Scott's idea was to turn her home into such a facility, while she and the rest of her family moved into a smaller house a minute's drive away. In November 2001, Hurdy Gurdy House opened its doors. More than a holding place, residents go for walks or a swim, participate in some arts and crafts activities, and go on special outings, all part of a structured routine
.It's an expensive operation though, requiring 10 staff members. Families have to pay R4 500 month for each resident, while one person - a resident prone to bouts of violence - is housed in a secure unit that costs R10 000 per month to run. The house is some R6 000 in the red most months. Families do what fundraising they can, but receive no help from the State, although that may change sometime in the near future. Recently, however, Hurdy Gurdy did receive a windfall of some R180 000 from Scott's doctoral supervisor, Professor George Ellis, who won a purse of roughly R10-million as part of his Templeton Prize for Progress Toward Research or Discoveries About Spiritual Realities in March this year.
Administration and funding worries aside, there's no denying that Hurdy Gurdy House has made things easier on the rest of the family. Scott gave birth to a third child, Hannah, in 2002 (much is made of the fact that she was born nine months to the day after Hurdy Gurdy was opened). And she finally wrapped up her doctoral thesis on legitimacy and decision-making in developmental local government (where and how its money should be spent), and graduated in June this year.
But Hurdy Gurdy House and Donovan are never far away. He spends Saturdays at the family home, and although it's clear he enjoys his stays, he's never quite at ease in an environment that's not quite "Donovan-friendly", says Scott. Charlotte, who still has her hair unceremoniously and painfully yanked, regularly wanders over to Hurdy Gurdy to sit with her brother.

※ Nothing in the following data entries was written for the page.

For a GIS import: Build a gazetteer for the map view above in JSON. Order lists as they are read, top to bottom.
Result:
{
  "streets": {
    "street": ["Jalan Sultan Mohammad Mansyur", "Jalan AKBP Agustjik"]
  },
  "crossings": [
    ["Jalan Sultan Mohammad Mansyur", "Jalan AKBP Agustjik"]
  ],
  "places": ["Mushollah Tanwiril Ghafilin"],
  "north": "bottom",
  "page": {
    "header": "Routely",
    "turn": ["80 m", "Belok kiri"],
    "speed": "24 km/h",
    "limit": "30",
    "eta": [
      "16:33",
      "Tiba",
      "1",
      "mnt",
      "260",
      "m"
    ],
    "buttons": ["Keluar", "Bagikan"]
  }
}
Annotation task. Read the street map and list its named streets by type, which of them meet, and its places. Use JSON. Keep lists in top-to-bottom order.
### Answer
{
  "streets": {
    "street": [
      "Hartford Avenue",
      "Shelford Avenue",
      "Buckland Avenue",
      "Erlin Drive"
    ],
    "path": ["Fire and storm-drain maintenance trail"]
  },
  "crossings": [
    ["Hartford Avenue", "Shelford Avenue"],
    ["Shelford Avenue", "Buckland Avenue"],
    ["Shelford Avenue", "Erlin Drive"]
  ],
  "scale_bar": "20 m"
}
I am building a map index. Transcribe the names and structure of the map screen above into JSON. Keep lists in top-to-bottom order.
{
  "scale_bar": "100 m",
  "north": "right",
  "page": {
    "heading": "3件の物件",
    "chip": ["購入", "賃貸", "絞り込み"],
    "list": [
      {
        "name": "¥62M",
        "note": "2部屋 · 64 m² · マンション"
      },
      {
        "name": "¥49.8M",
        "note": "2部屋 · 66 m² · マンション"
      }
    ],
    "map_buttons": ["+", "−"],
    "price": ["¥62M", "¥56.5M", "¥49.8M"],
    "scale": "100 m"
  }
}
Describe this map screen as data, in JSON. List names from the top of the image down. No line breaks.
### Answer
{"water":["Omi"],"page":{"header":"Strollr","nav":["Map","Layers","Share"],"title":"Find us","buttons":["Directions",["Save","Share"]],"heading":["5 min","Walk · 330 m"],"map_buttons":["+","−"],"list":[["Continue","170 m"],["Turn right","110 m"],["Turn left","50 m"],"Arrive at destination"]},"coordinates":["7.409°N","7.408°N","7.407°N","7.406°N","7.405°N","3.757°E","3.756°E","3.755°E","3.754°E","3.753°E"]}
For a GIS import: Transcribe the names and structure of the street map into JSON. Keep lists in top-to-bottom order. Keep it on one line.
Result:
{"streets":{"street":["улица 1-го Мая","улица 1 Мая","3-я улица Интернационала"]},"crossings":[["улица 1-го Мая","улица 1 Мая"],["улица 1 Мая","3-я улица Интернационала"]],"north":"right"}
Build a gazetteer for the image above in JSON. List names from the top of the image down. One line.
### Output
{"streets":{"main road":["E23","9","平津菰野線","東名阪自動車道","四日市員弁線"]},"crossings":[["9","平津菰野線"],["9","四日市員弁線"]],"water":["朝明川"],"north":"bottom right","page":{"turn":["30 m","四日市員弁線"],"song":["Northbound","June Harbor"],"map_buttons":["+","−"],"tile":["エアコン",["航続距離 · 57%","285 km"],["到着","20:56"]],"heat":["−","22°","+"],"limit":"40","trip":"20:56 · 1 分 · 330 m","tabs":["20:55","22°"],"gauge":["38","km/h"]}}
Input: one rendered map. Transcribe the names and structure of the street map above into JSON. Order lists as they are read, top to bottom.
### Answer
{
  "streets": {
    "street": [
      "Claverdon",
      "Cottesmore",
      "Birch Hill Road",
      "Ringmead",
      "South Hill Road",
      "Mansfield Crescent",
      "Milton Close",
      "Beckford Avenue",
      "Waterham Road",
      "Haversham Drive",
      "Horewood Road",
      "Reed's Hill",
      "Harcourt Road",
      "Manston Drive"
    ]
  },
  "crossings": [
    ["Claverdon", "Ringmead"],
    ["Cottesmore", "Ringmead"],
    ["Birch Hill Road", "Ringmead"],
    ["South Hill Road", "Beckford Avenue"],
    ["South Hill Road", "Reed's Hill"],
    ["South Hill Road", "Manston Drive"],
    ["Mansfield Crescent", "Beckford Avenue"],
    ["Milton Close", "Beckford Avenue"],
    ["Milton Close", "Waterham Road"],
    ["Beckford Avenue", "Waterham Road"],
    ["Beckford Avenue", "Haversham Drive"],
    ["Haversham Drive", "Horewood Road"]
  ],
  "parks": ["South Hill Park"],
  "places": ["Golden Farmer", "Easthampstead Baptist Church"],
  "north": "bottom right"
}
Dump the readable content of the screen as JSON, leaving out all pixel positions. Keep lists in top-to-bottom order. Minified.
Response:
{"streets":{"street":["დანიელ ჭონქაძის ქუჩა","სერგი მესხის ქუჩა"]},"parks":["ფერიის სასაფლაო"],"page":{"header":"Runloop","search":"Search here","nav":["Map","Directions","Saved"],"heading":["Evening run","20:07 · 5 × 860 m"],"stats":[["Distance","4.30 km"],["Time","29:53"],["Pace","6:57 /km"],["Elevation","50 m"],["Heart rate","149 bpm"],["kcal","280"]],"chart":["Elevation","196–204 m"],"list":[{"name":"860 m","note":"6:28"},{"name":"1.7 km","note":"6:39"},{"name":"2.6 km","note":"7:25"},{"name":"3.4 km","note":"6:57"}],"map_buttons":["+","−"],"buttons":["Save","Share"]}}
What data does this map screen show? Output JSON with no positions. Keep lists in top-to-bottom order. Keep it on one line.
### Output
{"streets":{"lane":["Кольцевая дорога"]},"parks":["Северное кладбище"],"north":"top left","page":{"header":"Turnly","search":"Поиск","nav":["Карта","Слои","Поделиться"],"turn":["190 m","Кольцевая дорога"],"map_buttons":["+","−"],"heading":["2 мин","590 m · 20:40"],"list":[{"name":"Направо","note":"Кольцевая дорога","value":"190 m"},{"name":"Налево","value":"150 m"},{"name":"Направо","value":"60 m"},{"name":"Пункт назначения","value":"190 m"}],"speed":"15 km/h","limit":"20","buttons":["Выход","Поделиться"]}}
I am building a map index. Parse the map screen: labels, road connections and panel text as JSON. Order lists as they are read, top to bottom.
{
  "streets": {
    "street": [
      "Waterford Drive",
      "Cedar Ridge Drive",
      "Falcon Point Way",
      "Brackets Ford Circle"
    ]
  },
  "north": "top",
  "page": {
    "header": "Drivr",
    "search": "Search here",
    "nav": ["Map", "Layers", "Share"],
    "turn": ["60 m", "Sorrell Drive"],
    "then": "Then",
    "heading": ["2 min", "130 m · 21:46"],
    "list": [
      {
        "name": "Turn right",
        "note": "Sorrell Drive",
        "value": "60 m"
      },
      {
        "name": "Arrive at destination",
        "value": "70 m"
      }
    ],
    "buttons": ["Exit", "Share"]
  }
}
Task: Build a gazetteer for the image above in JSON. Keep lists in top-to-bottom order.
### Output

The house, "furnished" to suit its residents who do not take kindly to paraphernalia or distractions, may not be everybody's idea of homey. There's a security gate to the kitchen, a dangerous place in any home but more so at Hurdy Gurdy (medication is also stored in the kitchen). The lights have also been secured to the walls, and the windows all sport shatterproof glass (one of the first lessons Scott and Gaertner learned).
Any doubts that Scott may have about Hurdy Gurdy House slip away when she happens on her son staring contentedly out of his room window. "When I see him there, and I see him sitting calmly, or interacting with others, I know it's a success. I know that it works for him, that it's the right environment for him."
Both, it would appear, have found some peace of mind.